What you have to do
Reproduce the lines below, starting at the one that contains "QIAvac Multiwell" and ending at the one that contains "finalità sopra descritte.", with both included. Omit the pictures.

Data provided
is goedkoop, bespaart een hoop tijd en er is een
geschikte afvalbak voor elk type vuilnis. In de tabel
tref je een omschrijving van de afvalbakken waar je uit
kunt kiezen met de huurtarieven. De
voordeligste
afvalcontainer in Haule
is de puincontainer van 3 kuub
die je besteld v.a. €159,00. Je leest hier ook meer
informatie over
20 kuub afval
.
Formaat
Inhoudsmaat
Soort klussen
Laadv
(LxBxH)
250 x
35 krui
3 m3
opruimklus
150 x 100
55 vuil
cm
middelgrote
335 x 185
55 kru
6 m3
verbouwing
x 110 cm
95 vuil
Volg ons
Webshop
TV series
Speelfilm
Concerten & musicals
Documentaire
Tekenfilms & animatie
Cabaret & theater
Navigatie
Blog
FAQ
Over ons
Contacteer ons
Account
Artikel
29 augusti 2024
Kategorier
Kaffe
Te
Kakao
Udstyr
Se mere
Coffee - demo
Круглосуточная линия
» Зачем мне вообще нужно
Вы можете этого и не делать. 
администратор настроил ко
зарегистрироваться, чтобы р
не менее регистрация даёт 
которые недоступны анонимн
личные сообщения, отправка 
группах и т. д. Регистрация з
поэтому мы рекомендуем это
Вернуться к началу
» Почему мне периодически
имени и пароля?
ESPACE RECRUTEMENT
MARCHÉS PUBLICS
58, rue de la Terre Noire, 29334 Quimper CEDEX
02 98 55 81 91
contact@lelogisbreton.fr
---
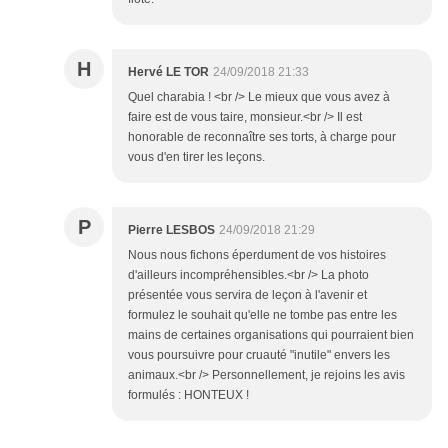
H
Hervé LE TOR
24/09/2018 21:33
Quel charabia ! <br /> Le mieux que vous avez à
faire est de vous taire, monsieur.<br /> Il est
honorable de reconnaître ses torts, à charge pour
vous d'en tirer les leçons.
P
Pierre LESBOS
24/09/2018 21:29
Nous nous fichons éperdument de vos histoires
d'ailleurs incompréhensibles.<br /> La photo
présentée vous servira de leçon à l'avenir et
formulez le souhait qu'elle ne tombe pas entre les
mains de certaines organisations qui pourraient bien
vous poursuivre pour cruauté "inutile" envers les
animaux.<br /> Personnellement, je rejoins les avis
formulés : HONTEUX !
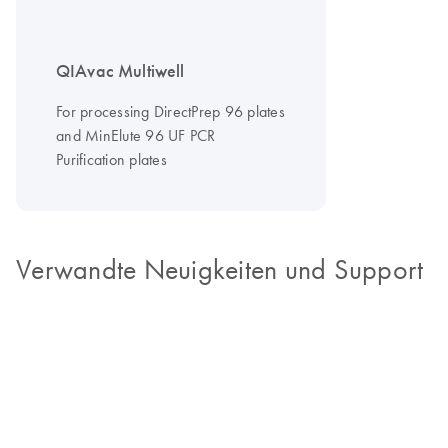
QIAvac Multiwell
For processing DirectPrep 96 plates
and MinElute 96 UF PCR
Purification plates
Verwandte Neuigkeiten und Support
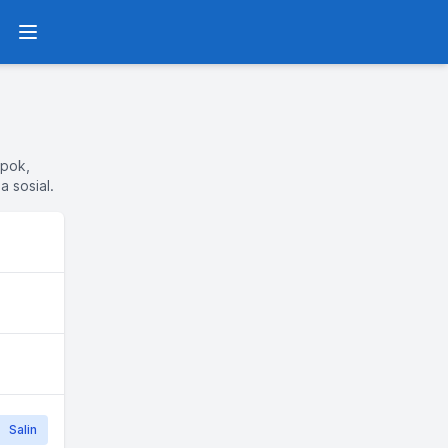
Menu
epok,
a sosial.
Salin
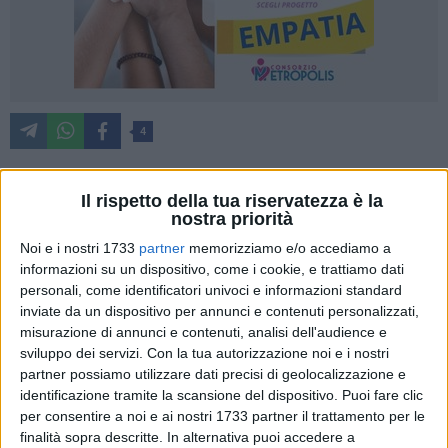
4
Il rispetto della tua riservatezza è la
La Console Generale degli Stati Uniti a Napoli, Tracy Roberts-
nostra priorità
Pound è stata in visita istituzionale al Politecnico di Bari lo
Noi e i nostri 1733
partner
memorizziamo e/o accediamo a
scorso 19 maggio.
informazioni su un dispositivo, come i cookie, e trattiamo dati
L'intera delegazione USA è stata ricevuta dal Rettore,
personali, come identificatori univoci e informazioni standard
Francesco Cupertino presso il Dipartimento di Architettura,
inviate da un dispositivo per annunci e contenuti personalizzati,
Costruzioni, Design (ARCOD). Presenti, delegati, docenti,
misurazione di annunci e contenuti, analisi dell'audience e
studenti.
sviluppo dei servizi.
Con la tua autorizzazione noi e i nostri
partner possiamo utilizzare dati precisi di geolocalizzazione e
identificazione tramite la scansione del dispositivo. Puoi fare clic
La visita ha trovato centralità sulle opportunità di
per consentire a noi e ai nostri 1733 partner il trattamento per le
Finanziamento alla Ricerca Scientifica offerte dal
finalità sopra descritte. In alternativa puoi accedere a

Solution to this problem
QIAvac Multiwell
For processing DirectPrep 96 plates
and MinElute 96 UF PCR
Purification plates
Verwandte Neuigkeiten und Support
Menu
epok,
a sosial.
Salin
4
Il rispetto della tua riservatezza è la
La Console Generale degli Stati Uniti a Napoli, Tracy Roberts-
nostra priorità
Pound è stata in visita istituzionale al Politecnico di Bari lo
Noi e i nostri 1733
partner
memorizziamo e/o accediamo a
scorso 19 maggio.
informazioni su un dispositivo, come i cookie, e trattiamo dati
L'intera delegazione USA è stata ricevuta dal Rettore,
personali, come identificatori univoci e informazioni standard
Francesco Cupertino presso il Dipartimento di Architettura,
inviate da un dispositivo per annunci e contenuti personalizzati,
Costruzioni, Design (ARCOD). Presenti, delegati, docenti,
misurazione di annunci e contenuti, analisi dell'audience e
studenti.
sviluppo dei servizi.
Con la tua autorizzazione noi e i nostri
partner possiamo utilizzare dati precisi di geolocalizzazione e
identificazione tramite la scansione del dispositivo. Puoi fare clic
La visita ha trovato centralità sulle opportunità di
per consentire a noi e ai nostri 1733 partner il trattamento per le
Finanziamento alla Ricerca Scientifica offerte dal
finalità sopra descritte. In alternativa puoi accedere a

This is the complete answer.